Wildlife group urges stronger sentence against man who illegally kept wildlife
SINGAPORE — The Agri-food and Veterinary Authority (AVA) will look into the call by a wildlife advocacy group to appeal against the sentence handed out last week to a man who illegally kept 32 wild animals, some of which are endangered.
Urging the AVA to appeal against the S$41,000 fine imposed on Ong Ming Shiang, 33, the Animal Concerns Research and Education Society (ACRES) today (Feb 13) said the sentence was low given the circumstances, and inadequate as a general deterrent.
Global trends and public policy also demand the imposition of stricter penalties, said ACRES, noting that the fine was less than 10 per cent of the maximum Ong was facing. He was also facing up to two years’ jail but was not given a custodial sentence, ACRES added.
“We hope that AVA will file an appeal,” said ACRES chief executive Louis Ng.
Singapore is often labelled an illegal wildlife trading hub, and “we must send out a strong message that Singapore is committed and serious in combating this illegal trade and ensure individuals involved in this trade are not only caught but given effective deterrent sentences,” he added.
ACRES sent a letter dated today to the AVA containing detailed information that it said could be used to file an appeal against Ong’s sentence.
A copy was also provided to the Attorney-General.
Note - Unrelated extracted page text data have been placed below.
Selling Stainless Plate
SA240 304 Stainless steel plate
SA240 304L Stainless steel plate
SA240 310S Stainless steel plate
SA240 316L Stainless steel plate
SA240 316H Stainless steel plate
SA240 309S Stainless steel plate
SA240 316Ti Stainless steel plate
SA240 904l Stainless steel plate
Among other points, ACRES noted that there was evidence to suggest Ong kept the animals not just as pets, but for sale as well. It also cited a previous case in which illegal animals had been kept as pets but a jail term was imposed.
Responding to media queries, the AVA said it has received ACRES’ letter and will be looking into the request.
Ong’s fine is the highest penalty imposed on a private individual for possessing illegal wildlife. He had kept 32 animals including three ball pythons, a Sunda slow loris, two Indian star tortoises and three leopard tortoises in a Toa Payoh North flat. Nineteen of the animals were endangered. The animals had been brought in without permits, and the AVA had inspected the flat after a tip-off and seized the animals in June last year.
He was sentenced last Thursday under the Endangered Species (Import and Export) Act and the Wild Animals and Birds Act.
ACRES’ call came a day after it was alerted to a Bengal slow loris abandoned in Bedok reservoir by a member of the public. The creature, a critically endangered species not native to Singapore, was found severely dehydrated, and later died at ACRES’ wildlife rescue centre despite critical care and efforts to re-hydrate it.
The AVA said it will be investigating the case.